Kazim Ali

Kazim AliKazim Ali’s most recent book of poetry is Sky Ward (Wesleyan, 2013). His other recent books include a book of essays, Resident Alien (Michigan, 2015) and a collection of short fiction, Uncle Sharif’s Life in Music (Sibling Rivalry, 2016). His poem “Checkpoint” can be found here. It appears in the May/June 2017 issue of the Kenyon Review.

What was your original impetus for writing “Checkpoint”?

The narrative at the heart of the poem “Checkpoint” is my interrogation at passport control in the Ben Gurion Airport in Tel Aviv, Israel. Of course the poem travels far from that time and place. And the term “checkpoint” would probably call up visually a road checkpoint. There’s an irony in the title because these places are never “points”—specific moments in time or place—but are part of a vast network—architectural, social, economic, political—of control, whether at national borders or whether internal checkpoints as one sees in Israel and now, with the new administrations crackdown on documented as well as undocumented immigrants, here in the United States.

The physical and natural world seems in protest throughout your poem. How do you think this works to frame the checkpoint itself and how it “intends” to function as a place of security and order?

The places (“the Hill of God,” “the Hill of Spring”) as well as some of the details in the poem (the wildfires, the disconnection of water from the people who live on it) are also drawn from my experiences traveling in the Israeli and Palestinian territories.

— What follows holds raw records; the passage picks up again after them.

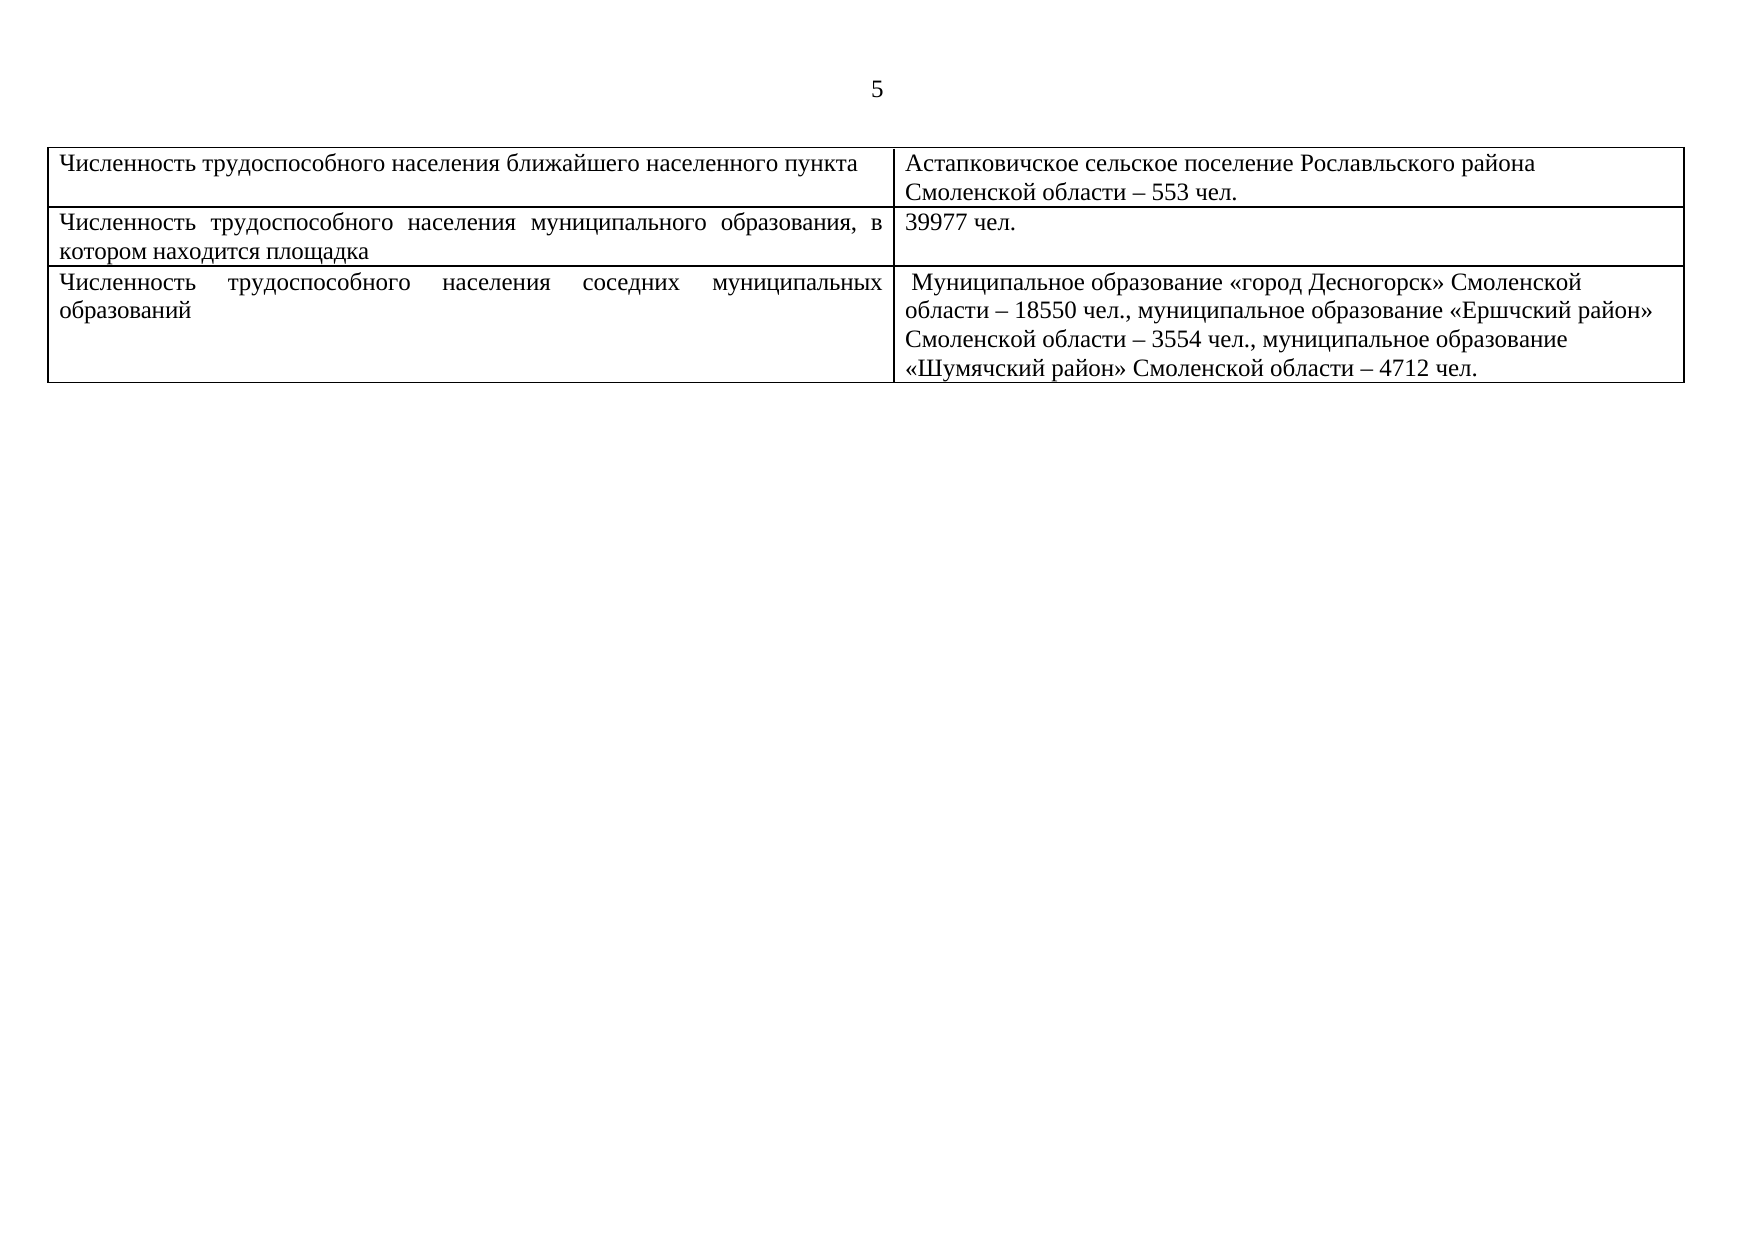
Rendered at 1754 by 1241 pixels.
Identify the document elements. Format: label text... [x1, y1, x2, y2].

table_cell Муниципальное образование «город Десногорск» Смоленской области – 18550 чел., муниципальное образование «Ершчский район» Смоленской области – 3554 чел., муниципальное образование «Шумячский район» Смоленской области – 4712 чел. [895, 267, 1683, 382]
table_cell Численность трудоспособного населения соседних муниципальных образований [49, 267, 893, 382]
table_cell 39977 чел. [895, 208, 1683, 265]
table_header Численность трудоспособного населения ближайшего населенного пункта [49, 148, 894, 206]
table_header Астапковичское сельское поселение Рославльского района Смоленской области – 553 чел. [895, 148, 1683, 206]
table_cell Численность трудоспособного населения муниципального образования, в котором находится площадка [49, 208, 893, 265]
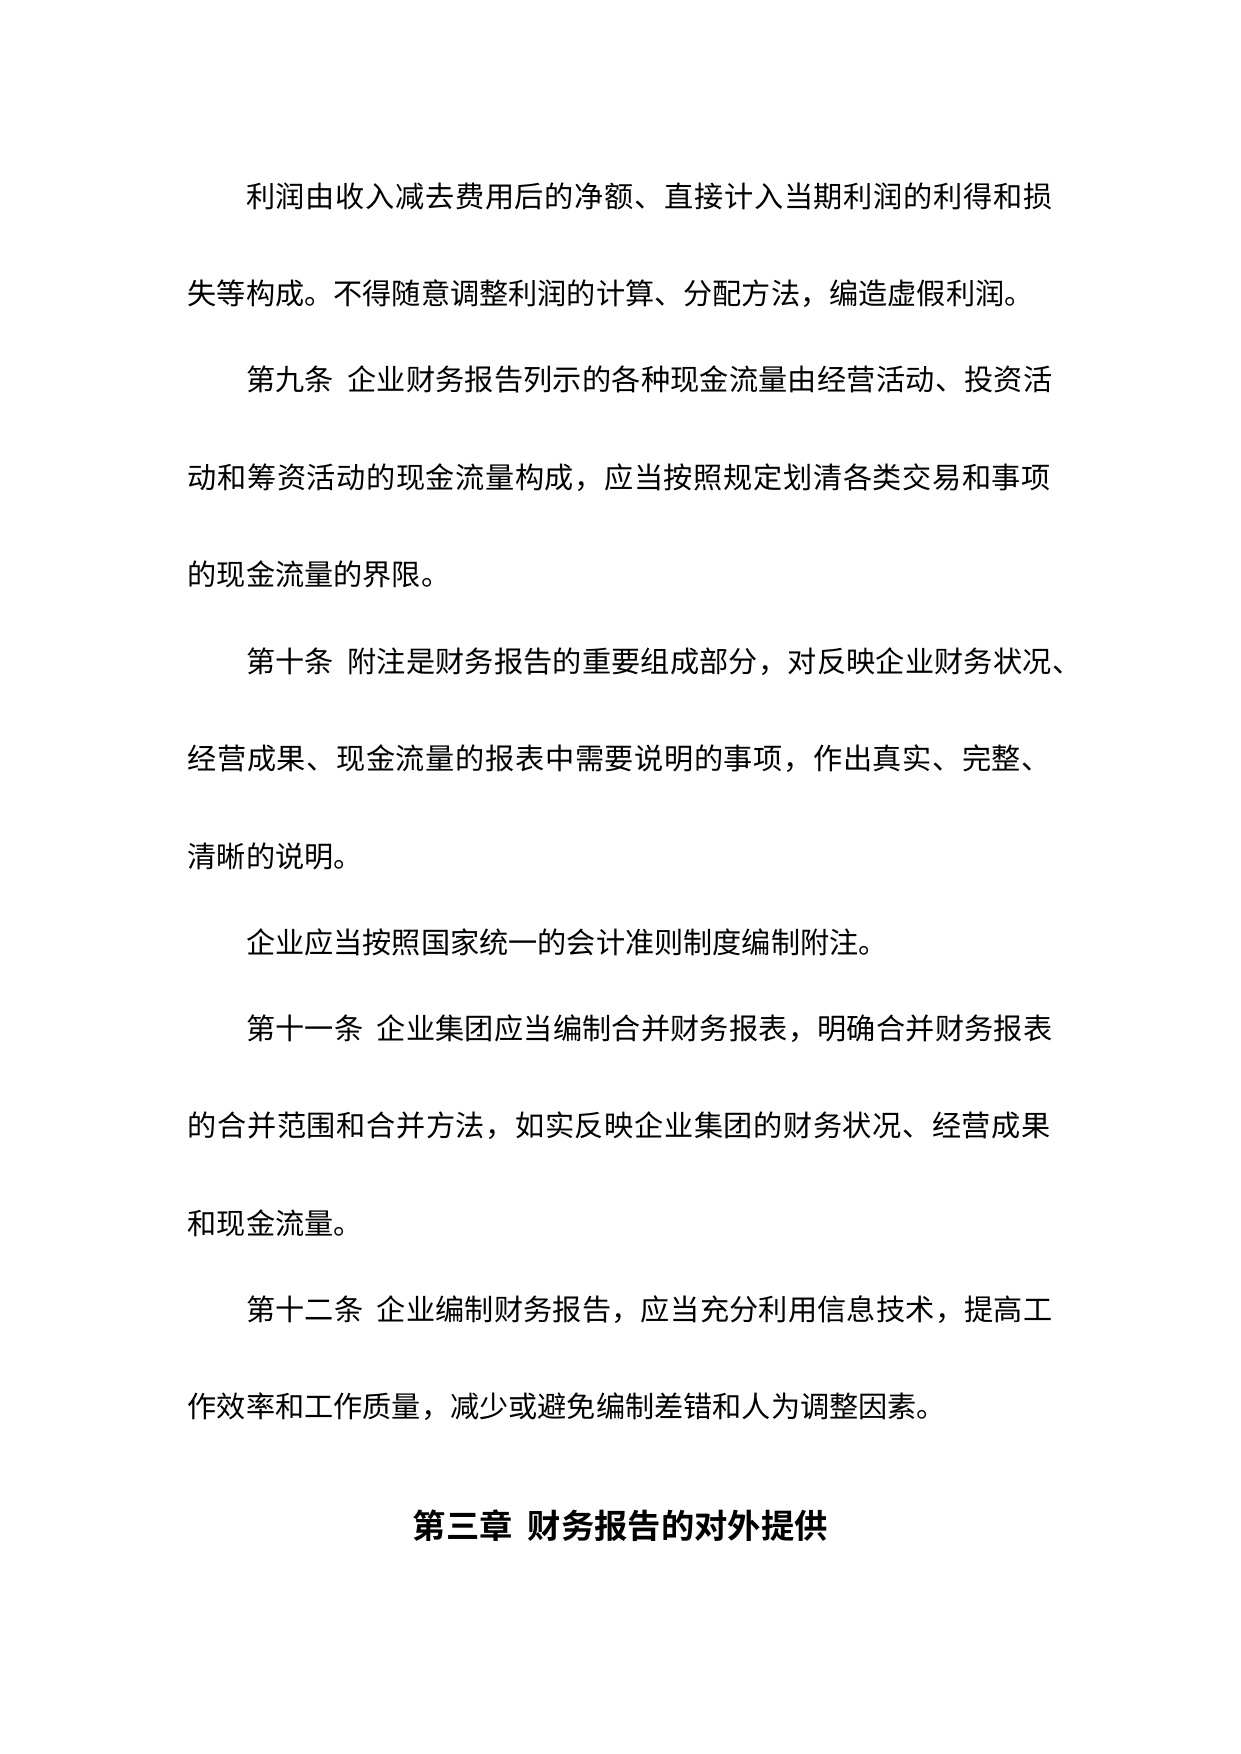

History is vexed in that part of the world (as in this one) but one of the great tragedies has been the absolute ruin of the landscape. The desert has been terraformed to produce food crops; pine trees (which do not belong in Mediterranean climates) have been planted over conflicted borders; a huge concrete wall has been erected through valleys and fields; cell phone towers, guard towers, and road barriers have been placed all through the ancient lands in the West Bank.

The speaker in the poem struggles to remain human in the mediated landscape. He is subsumed by this desire, perhaps.

Which non-writing-related aspect of your life most influences your writing? 

Sometimes I feel like a journalist. I travel and research and read and learn and that feeds my writing. Also physical practices like yoga and running and dance, that move blood and breath through my body.

What is either the best or the worst piece of writing advice you’ve received or given? 

“Write every day” is the both the best and the worst advice I’ve ever gotten and that I’ve ever given. At moments in my life it has served me to try to scratch something out each day but other times it’s just junk—you have to know when it’s time to read and think and hit the pause button on writing. No one can tell you when though, you have to figure out the balance and flow yourself—

What project(s) are you working on now, or next? 

I have a volume of prose coming out from Tupelo Press later this year called Silver Road. These essays, diary entries and prose fragments imagine the self through various lenses, including performance art, translation theory, glaciology, and quantum gravity. My new book of poems, Inquisition, will be published by Wesleyan University Press in early 2018.